3月4日、阪神競馬場では桜花賞(G1)トライアルのチューリップ賞(G2)が行われる。例年は阪神JF(G1)の上位組が人気を集める傾向があるが、今年はやや異質なメンバー構成となりそうだ。注目馬を中心に早速見ていこう。
血統面から最も注目を集めるのは、1戦1勝のペリファーニア(牝3歳、美浦・鹿戸雄一厩舎)だろう。
半兄はつい先日に種牡馬入りしたエフフォーリア。父がエピファネイアからモーリスに替わった本馬は、デビューが昨年12月とやや遅かったが、初戦でいきなりそのポテンシャルの高さを見せつけた。
その血統背景に加えて、調教でも好時計を連発していたため、初戦は単勝1.4倍の断然人気に支持されたペリファーニア。トリッキーな中山芝1600mで、スタートはやや遅かったが、すぐに中団に押し上げポジションを取りに行った。
しかし、最初のコーナーで他馬に前をカットされ、ポジションを大きく下げる絶望的な不利。並みの馬ならこれで意気消沈し、馬群に沈んでもおかしくないところだが、ペリファーニアはそこから再び盛り返し、4角では先頭に並びかける。
道中でかなり脚を使わされていたにもかかわらず、直線でもしっかりと脚を伸ばして、最後は2着馬に2馬身差、3着馬には7馬身差をつける完勝で初陣を飾った。
鞍上を務めた横山武史騎手はレース後、「喉の鳴る部分がありますが」と不安点を挙げた上で、「能力はなかなかな馬です。お兄さんとはタイプが違いますが、背中の良いのは共通しています」とコメント。志半ばでターフを去った兄に代わり、今後の飛躍に期待がかかる。レース史上初となる2戦目でのチューリップ賞制覇はなるか。
キャリア1戦のペリファーニアに対して、すでに5戦して3勝を挙げているのがキタウイング(牝3歳、美浦・小島茂之厩舎)だ。
この世代の牝馬としては唯一、重賞を複数勝っている実績は断然。

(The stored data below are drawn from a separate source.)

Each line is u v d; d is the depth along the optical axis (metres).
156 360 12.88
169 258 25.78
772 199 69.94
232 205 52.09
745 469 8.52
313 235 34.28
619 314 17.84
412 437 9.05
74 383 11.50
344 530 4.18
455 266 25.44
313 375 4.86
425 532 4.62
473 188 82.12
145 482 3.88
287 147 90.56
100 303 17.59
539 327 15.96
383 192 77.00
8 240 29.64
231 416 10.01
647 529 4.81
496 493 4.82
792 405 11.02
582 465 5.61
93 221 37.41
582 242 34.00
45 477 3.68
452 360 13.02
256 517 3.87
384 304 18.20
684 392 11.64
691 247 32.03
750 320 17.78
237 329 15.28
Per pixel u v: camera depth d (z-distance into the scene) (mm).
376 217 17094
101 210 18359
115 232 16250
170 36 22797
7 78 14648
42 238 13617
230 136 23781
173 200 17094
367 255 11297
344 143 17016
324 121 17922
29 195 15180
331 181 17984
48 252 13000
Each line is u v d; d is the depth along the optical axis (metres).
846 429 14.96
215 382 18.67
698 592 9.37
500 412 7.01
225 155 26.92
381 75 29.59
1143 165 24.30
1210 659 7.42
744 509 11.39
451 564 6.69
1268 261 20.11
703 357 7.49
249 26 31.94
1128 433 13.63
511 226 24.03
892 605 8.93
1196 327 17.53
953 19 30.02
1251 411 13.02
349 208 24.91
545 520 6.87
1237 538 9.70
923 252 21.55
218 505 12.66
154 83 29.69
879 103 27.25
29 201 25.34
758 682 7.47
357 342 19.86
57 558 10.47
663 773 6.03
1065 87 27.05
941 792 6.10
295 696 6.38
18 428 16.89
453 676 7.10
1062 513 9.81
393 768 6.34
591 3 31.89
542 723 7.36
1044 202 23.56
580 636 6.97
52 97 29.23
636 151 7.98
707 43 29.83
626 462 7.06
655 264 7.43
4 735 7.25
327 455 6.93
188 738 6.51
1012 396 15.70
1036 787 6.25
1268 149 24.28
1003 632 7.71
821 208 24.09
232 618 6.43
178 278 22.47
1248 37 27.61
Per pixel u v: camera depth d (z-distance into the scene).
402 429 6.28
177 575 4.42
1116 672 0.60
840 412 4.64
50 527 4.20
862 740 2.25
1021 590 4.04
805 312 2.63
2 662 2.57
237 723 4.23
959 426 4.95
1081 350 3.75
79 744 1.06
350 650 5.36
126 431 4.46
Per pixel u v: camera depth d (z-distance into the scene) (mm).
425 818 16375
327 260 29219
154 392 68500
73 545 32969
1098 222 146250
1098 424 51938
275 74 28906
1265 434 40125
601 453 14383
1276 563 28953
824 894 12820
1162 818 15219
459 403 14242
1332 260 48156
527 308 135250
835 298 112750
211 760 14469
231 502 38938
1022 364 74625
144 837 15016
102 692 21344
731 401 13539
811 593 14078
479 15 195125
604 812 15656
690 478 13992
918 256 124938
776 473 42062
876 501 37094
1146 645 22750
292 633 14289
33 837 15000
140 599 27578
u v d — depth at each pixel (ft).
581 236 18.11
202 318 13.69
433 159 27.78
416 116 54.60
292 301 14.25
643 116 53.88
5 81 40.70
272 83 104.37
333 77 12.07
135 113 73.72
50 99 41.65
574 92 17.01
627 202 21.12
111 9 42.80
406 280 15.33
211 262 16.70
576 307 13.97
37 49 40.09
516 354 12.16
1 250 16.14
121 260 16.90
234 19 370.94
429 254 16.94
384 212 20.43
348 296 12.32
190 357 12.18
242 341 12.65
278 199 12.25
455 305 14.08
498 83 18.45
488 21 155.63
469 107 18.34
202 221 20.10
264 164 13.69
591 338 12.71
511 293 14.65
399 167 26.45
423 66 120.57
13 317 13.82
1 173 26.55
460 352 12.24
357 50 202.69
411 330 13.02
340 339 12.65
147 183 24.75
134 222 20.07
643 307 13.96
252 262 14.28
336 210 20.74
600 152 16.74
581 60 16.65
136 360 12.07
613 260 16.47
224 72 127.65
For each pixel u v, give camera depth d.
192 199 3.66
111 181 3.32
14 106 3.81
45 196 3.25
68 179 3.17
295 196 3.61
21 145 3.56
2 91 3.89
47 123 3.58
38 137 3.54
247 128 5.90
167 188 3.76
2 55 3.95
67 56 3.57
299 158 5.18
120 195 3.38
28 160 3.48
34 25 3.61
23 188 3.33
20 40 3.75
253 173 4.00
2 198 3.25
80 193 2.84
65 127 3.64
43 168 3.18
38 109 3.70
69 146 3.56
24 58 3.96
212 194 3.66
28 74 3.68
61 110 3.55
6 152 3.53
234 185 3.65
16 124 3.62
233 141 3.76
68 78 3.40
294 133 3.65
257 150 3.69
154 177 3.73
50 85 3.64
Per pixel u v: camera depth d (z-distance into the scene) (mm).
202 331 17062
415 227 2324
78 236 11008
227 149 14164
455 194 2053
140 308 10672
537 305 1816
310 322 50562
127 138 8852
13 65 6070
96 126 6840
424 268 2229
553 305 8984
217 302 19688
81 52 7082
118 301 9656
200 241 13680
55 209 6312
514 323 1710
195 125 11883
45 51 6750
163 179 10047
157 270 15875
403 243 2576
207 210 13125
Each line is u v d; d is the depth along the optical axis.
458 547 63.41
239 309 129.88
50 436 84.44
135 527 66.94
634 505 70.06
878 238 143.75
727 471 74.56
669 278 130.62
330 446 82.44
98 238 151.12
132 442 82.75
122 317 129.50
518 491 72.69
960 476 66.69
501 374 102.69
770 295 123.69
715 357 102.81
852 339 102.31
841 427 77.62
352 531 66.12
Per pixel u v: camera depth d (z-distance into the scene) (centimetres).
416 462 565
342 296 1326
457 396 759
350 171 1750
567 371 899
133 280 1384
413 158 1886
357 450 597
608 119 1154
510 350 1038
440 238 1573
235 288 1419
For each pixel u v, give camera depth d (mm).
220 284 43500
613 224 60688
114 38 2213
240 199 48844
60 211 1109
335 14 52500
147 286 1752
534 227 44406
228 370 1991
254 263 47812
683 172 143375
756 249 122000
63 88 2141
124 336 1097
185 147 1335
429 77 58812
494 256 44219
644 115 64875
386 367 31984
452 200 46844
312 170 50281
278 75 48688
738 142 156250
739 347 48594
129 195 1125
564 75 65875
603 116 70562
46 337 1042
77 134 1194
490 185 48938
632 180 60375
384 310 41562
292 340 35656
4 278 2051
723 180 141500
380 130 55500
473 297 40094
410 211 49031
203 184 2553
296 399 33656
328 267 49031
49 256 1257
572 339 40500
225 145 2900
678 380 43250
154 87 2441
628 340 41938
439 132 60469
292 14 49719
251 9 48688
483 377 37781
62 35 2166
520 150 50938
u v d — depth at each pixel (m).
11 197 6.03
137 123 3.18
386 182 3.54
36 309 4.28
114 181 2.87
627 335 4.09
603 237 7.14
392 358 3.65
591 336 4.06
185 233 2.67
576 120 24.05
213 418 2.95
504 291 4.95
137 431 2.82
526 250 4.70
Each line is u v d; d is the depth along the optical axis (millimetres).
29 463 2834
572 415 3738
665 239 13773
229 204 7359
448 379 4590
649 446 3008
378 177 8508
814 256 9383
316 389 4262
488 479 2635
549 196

1つ目のタイトルは昨夏の新潟2歳S(G3)で、スタートで立ち遅れて後方からの競馬となったが、直線で内目に進路を取ると力強く伸びて牡馬を蹴散らした。
続く阪神JFは初めて先行策を取ったが、休み明けもあってか14着。この惨敗で評価は急落していたが、再び後方待機策で臨んだ続くフェアリーS(G3)を4角イン突きの差し切りで、重賞2勝目を挙げた。
3戦ぶりに手綱を取った杉原誠人騎手の好判断も光ったが、それに応えたキタウイングの末脚も改めて評価すべきだろう。
懸念があるとすれば、阪神への長距離輸送。430kg台の小さな馬だけに1か月後の桜花賞も見据えれば、ある程度のプラス体重で臨みたいところだ。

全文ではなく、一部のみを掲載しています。